In zero-gravity astronaut training and equipment testing, NASA flies a KC135A aircraft along a parabolic flight path. The aircraft climbs from 24 000 ft to 31 000 ft, where it enters the zero-g parabola with a velocity of 143 m/s nose high at 45.0° and exists with velocity 143 m/s at 45.0° nose low. During this portion of the flight, the aircraft and objects inside its padded cabin are in free fall; they have gone ballistic. The aircraft then pulls out of the dive with an upward acceleration of 0.800g moving in a vertical circle with radius 4.13 km. (During this portion of the flight, occupants of the aircraft perceive an acceleration of 1.8g) What are the aircraft's (a) speed and (b) altitude at the top of the maneuver? (c) What is the time interval spent in zero gravity? (d) What is the speed of the aircraft at the bottom of the flight path?
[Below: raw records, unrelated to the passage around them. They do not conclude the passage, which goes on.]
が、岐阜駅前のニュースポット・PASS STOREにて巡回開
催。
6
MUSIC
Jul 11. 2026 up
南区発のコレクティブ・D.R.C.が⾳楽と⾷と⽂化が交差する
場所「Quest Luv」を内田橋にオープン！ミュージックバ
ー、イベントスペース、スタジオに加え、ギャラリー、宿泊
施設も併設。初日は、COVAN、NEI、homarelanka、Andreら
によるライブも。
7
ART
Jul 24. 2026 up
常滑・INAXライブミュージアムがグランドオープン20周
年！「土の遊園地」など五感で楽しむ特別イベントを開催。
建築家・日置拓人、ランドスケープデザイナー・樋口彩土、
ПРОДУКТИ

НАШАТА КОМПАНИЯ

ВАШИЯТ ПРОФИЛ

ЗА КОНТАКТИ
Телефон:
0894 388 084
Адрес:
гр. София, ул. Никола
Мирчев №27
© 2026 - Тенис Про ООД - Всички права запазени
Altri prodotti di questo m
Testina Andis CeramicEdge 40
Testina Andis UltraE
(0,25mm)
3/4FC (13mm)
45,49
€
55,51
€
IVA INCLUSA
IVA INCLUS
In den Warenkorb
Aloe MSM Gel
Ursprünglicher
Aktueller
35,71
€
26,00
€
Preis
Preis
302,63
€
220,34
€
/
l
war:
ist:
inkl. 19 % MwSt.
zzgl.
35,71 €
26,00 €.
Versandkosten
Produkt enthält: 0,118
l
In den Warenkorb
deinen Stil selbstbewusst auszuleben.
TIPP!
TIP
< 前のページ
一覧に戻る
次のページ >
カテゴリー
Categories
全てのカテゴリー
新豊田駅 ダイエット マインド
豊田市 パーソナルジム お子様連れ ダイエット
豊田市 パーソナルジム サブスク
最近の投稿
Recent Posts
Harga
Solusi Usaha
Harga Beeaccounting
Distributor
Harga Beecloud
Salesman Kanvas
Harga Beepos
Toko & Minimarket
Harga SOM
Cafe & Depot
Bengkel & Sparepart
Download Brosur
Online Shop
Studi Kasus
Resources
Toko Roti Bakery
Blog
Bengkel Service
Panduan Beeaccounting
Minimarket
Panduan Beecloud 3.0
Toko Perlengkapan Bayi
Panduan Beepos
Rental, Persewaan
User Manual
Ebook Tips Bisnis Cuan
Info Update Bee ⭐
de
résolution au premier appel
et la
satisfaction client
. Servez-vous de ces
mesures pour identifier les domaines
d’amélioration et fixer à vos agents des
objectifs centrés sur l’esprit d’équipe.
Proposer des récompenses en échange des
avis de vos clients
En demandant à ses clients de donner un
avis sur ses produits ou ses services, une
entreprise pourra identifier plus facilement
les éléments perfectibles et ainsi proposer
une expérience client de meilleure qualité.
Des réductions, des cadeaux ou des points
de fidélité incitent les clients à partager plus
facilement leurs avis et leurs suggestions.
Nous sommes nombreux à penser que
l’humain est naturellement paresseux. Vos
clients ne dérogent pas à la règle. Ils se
i have done part a like this :
given:
(at begining of parabolic flight)
vx = 143 cos45 = 101 m/s
vy = 143 sin 45 = 101 m/s
(at end of parabolic flight)
v'x = 143 cos(-45) = 101 m/s
v'y = 143 sin (-45) =-101 m/s

The velocity of the aircraft at the top of the maneuver is the same as its horzontal component vx, that is 101 m/s

i don't know how to do the rest and i'm not even sure if part a) is right. please help! and please explain reasoning and why you chose certain equations and stuff. thank you!